[Chart interpretation exercises]
--- START ---

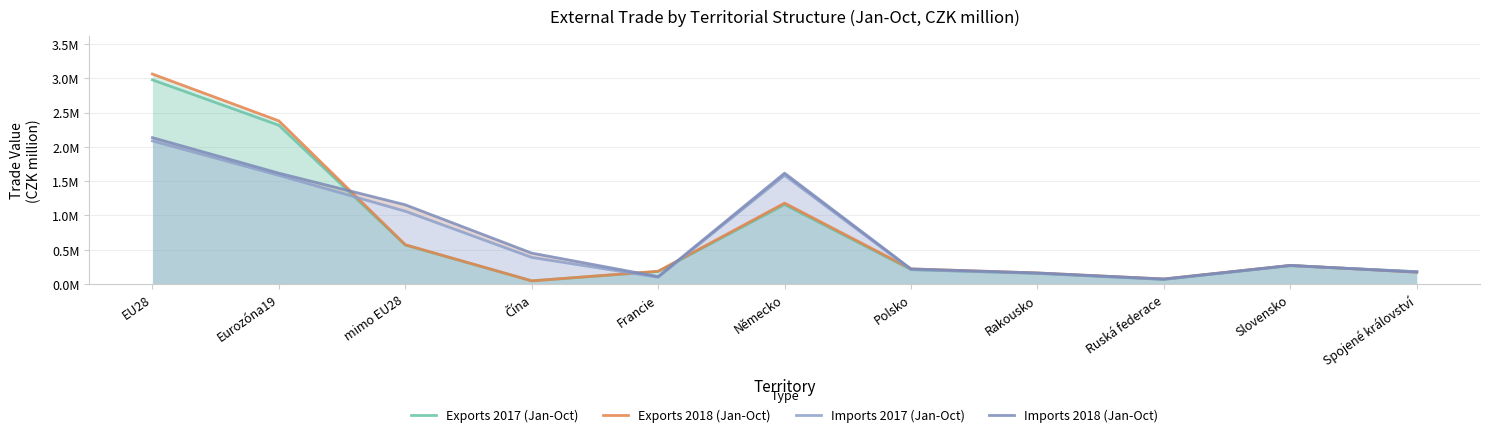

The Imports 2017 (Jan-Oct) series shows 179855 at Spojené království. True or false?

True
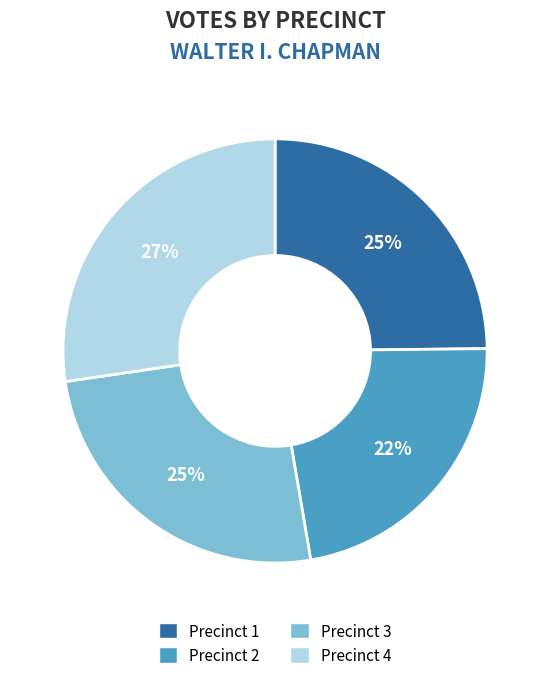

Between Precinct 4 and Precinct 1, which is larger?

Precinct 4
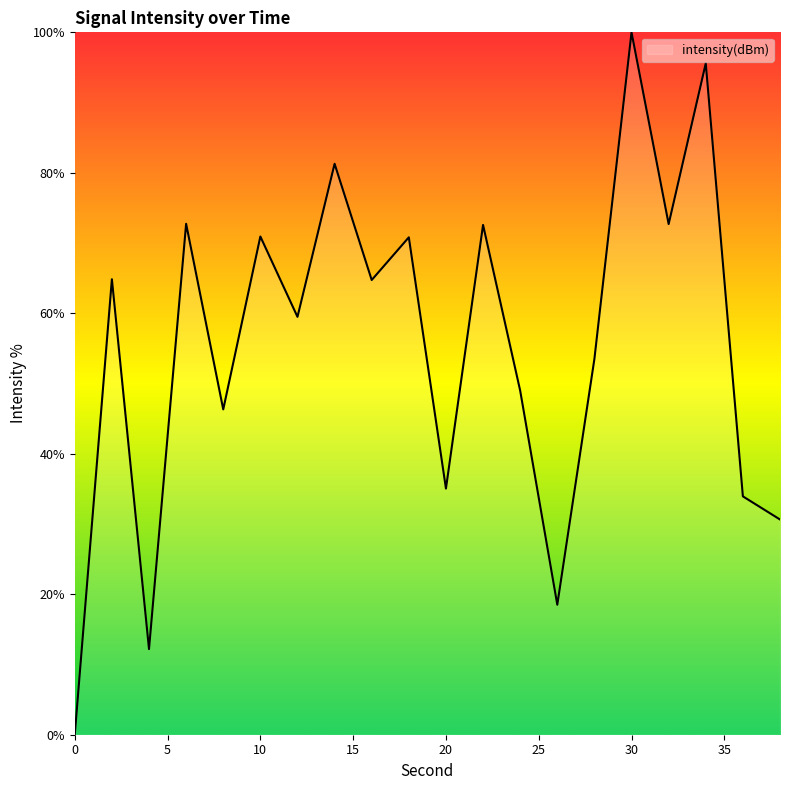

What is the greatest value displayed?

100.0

--- END ---
--- START ---

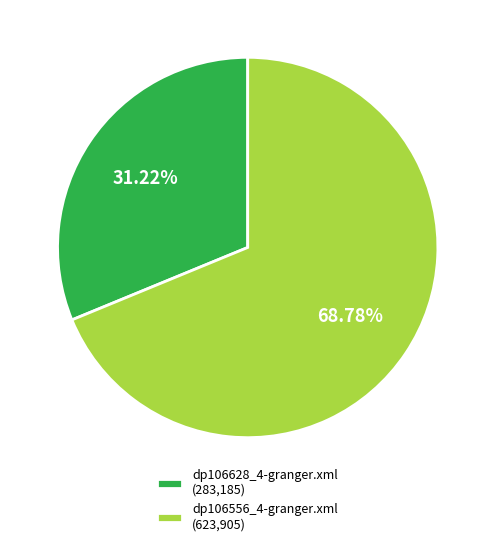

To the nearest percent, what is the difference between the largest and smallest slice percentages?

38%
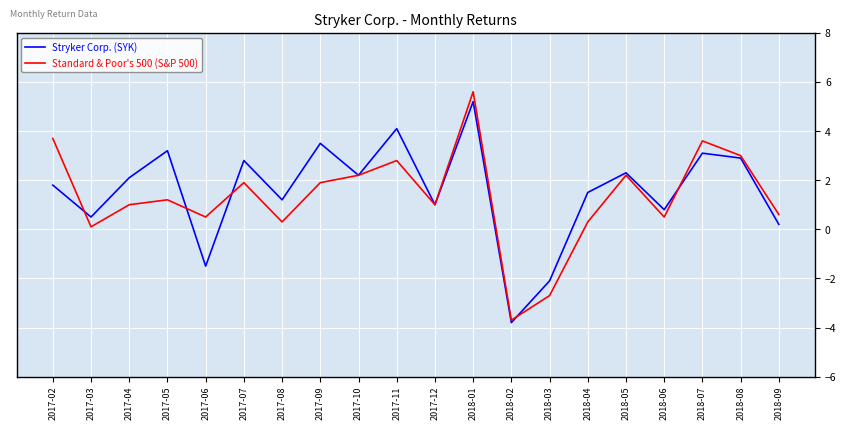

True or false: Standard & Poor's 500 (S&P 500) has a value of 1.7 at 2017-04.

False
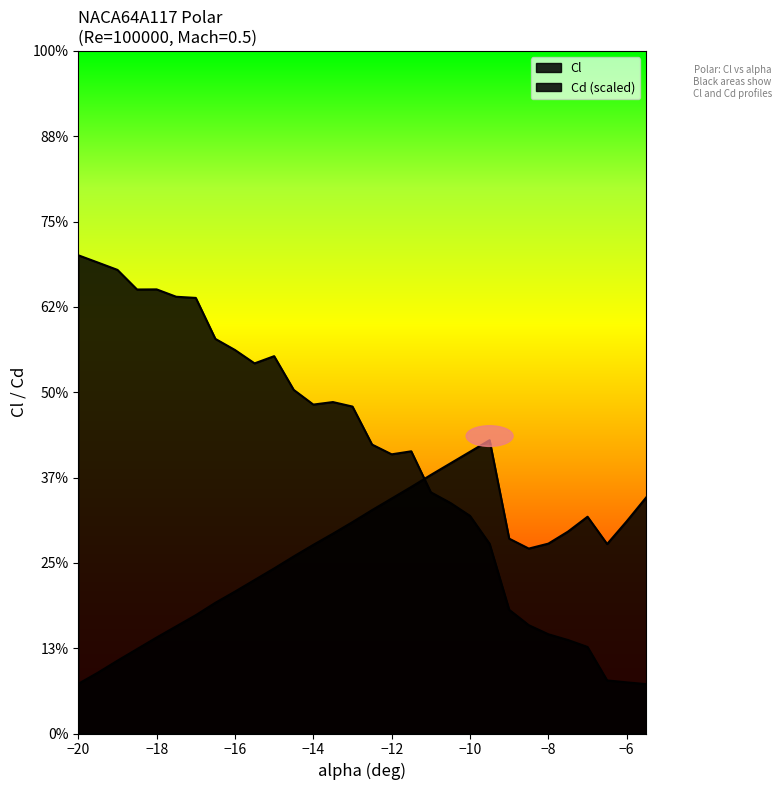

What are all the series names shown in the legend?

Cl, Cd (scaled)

--- END ---

Your objective - Return every line of the records that contains the word "value".

Result of the task -
What is the greatest value displayed?
True or false: Standard & Poor's 500 (S&P 500) has a value of 1.7 at 2017-04.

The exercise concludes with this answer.